“I saw new heavens and a new earth”
When someone you love dies suddenly, the world seems so empty. Work, supper, errands, bills, plans - everything seems so irrelevant. Your mind and heart are elsewhere. The landscape as you drive to work now looks strange; like the receding panorama you see from the rear platform of a moving train, a panorama rapidly being taken over by the past tense. It’s a world that you feel you have somehow left behind – of little interest anymore.
I wouldn’t call it simply a state of depression. There is something positive or curious about it. I think you begin to feel distant from your everyday surroundings because the death of the one you love has made you suddenly more conscious of other dimensions you were till then too preoccupied to notice. It’s like a wake up call. Caught up in this merely three dimensional world; caught up in the daily melodrama of the workplace, in the ever changing, never changing politics of “current events”; performing the several roles of breadwinner or housewife or entrepreneur or bureaucrat or “life of the party”; reciting the lines expected of us - it’s no wonder we assume that this theatre of our own preoccupations is the only world there is.
And then someone like my young son suddenly departs (4/28/93) and you experience grief yes, but also what the poet Rainer Maria Rilke describes in a poem called “Death Experienced”. “The world is full of roles we act,” he says:
But when you went, a streak of reality
broke in upon this stage through that fissure
where you left: green of real green,
real sunshine, real forest.
We go on acting.
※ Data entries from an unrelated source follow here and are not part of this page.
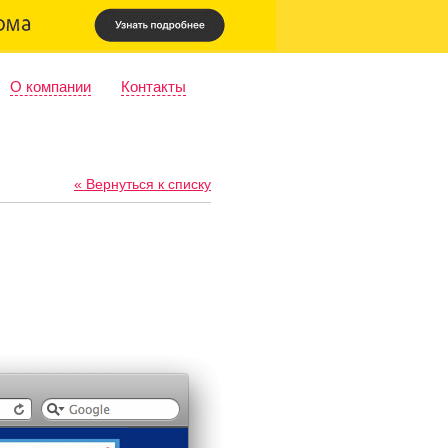
О компании
Контакты
« Вернуться к списку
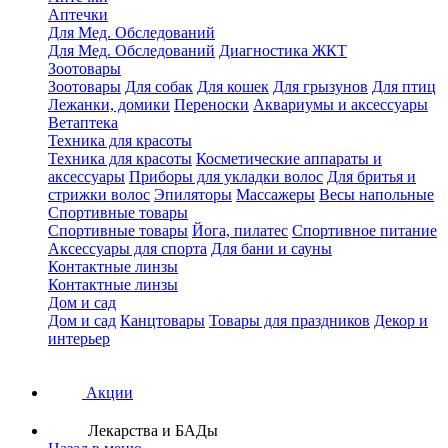
Аптечки
Для Мед. Обследований
Для Мед. Обследований
Диагностика ЖКТ
Зоотовары
Зоотовары
Для собак
Для кошек
Для грызунов
Для птиц
Лежанки, домики
Переноски
Аквариумы и аксессуары
Ветаптека
Техника для красоты
Техника для красоты
Косметические аппараты и
аксессуары
Приборы для укладки волос
Для бритья и
стрижки волос
Эпиляторы
Массажеры
Весы напольные
Спортивные товары
Спортивные товары
Йога, пилатес
Спортивное питание
Аксессуары для спорта
Для бани и сауны
Контактные линзы
Контактные линзы
Дом и сад
Дом и сад
Канцтовары
Товары для праздников
Декор и
интерьер
Акции
Лекарства и БАДы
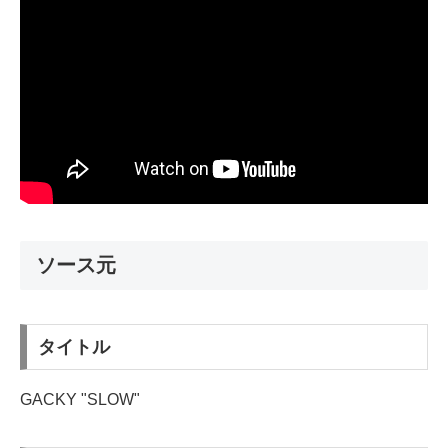
ソース元
タイトル
GACKY "SLOW"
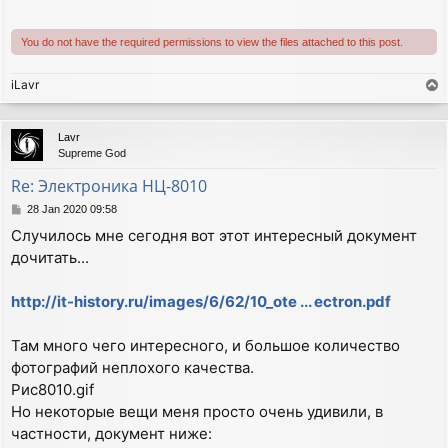
You do not have the required permissions to view the files attached to this post.
iLavr
T
o
p
Lavr
Supreme God
Re: Электроника НЦ-8010
P
28 Jan 2020 09:58
o
Случилось мне сегодня вот этот интересный документ
s
дочитать...
t
http://it-history.ru/images/6/62/10_ote ... ectron.pdf
Там много чего интересного, и большое количество
фотографий неплохого качества.
Рис8010.gif
Но некоторые вещи меня просто очень удивили, в
частности, документ ниже:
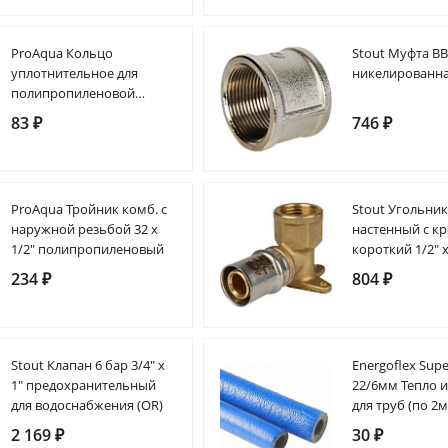
ProAqua Кольцо
Stout Муфта В
уплотнительное для
никелированная
полипропиленовой
американки 20 EPDM
83 ₽
746 ₽
ProAqua Тройник комб. с
Stout Угольни
наружной резьбой 32 х
настенный с к
1/2" полипропиленовый
короткий 1/2" х
металлопласти
234 ₽
804 ₽
прессовой
Stout Клапан 6 бар 3/4" х
Energoflex Supe
1" предохранительный
22/6мм Тепло 
для водоснабжения (OR)
для труб (по 2м
синий
2 169 ₽
30 ₽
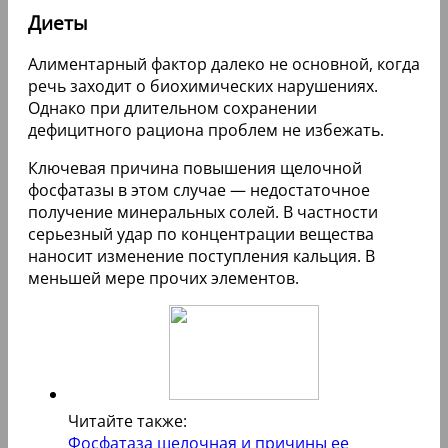
Диеты
Алиментарный фактор далеко не основной, когда
речь заходит о биохимических нарушениях.
Однако при длительном сохранении
дефицитного рациона проблем не избежать.
Ключевая причина повышения щелочной
фосфатазы в этом случае — недостаточное
получение минеральных солей. В частности
серьезный удар по концентрации вещества
наносит изменение поступления кальция. В
меньшей мере прочих элементов.
Читайте также:
Фосфатаза щелочная и причины ее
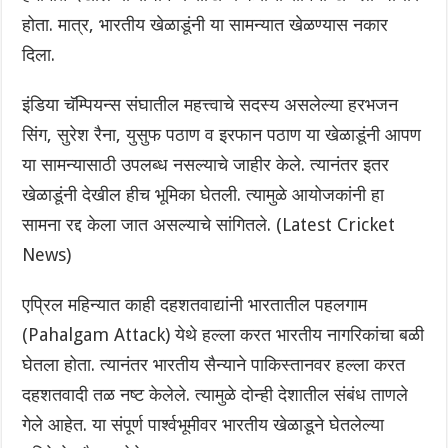
होता. मात्र, भारतीय खेळाडूंनी या सामन्यात खेळण्यास नकार
दिला.
इंडिया चॅम्पियन्स संघातील महत्त्वाचे सदस्य असलेल्या हरभजन
सिंग, सुरेश रैना, युसुफ पठाण व इरफान पठाण या खेळाडूंनी आपण
या सामन्यासाठी उपलब्ध नसल्याचे जाहीर केले. त्यानंतर इतर
खेळाडूंनी देखील हीच भूमिका घेतली. त्यामुळे आयोजकांनी हा
सामना रद्द केला जात असल्याचे सांगितले. (Latest Cricket
News)
एप्रिल महिन्यात काही दहशतवाद्यांनी भारतातील पहलगाम
(Pahalgam Attack) येथे हल्ला करत भारतीय नागरिकांचा बळी
घेतला होता. त्यानंतर भारतीय सैन्याने पाकिस्तानवर हल्ला करत
दहशतवादी तळ नष्ट केलेले. त्यामुळे दोन्ही देशातील संबंध ताणले
गेले आहेत. या संपूर्ण पार्श्वभूमीवर भारतीय खेळाडूने घेतलेल्या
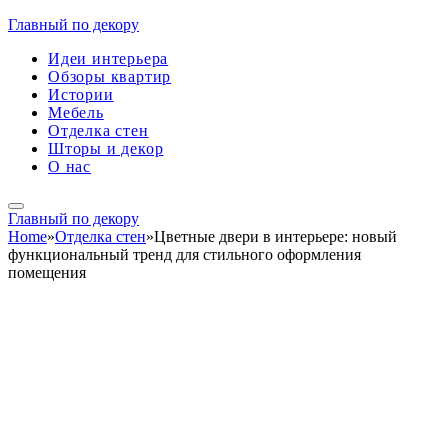
Главный по декору
Идеи интерьера
Обзоры квартир
Истории
Мебель
Отделка стен
Шторы и декор
О нас
Главный по декору
Home
»
Отделка стен
»
Цветные двери в интерьере: новый
функциональный тренд для стильного оформления
помещения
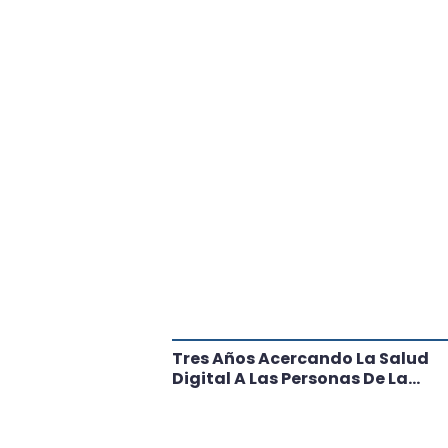
tante Paso
Tres Años Acercando La Salud
l
Digital A Las Personas De La
Región: Conoce Los Logros De
CRT Biobío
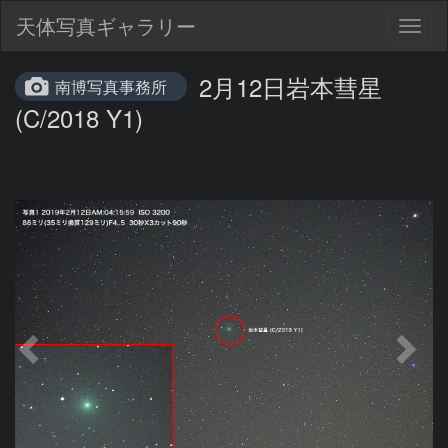
天体写真ギャラリー
Togg
navig
2月12日岩本彗星
南博写真事務所
(C/2018 Y1)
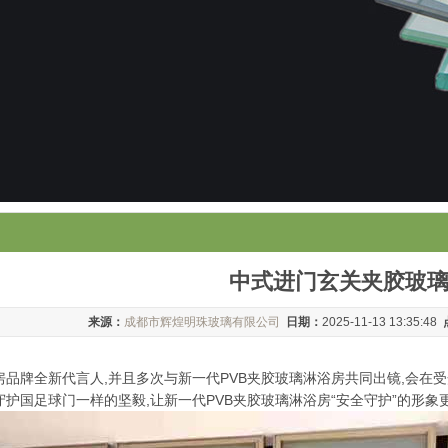
中式进门玄关夹胶玻
来源：
成都市辉煌明珠玻璃有限公司
日期：
2025-11-13 13:35:48
品牌全新代言人,并且多次与新一代PVB夹胶玻璃淋浴房共同出镜,会在受
护国足球门一样的坚毅,让新一代PVB夹胶玻璃淋浴房“安全守护”的形象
Fearful and reciting
things difficult to learn and now and then
raising gestures; but your existence,
withdrawn from us and taken from our play,
Can sometimes come over us, like a knowledge
of that reality settling in,
so that for a while we act life
transported, not thinking of applause.
No - that initial sense of emptiness or distraction we feel when someone we love suddenly departs this life cannot be simply called depression. It can be the commencement of an awareness of a realm so real, so wonderful, so durable that it leaves us – as it were - standing upon our every day stage immersed in the descending light, colors, pattern and theology of the rose window of some grand cathedral.
I am so grateful to a dear friend for giving me this poem – unwittingly - on the second anniversary of the very hour I received a call that my son was dead.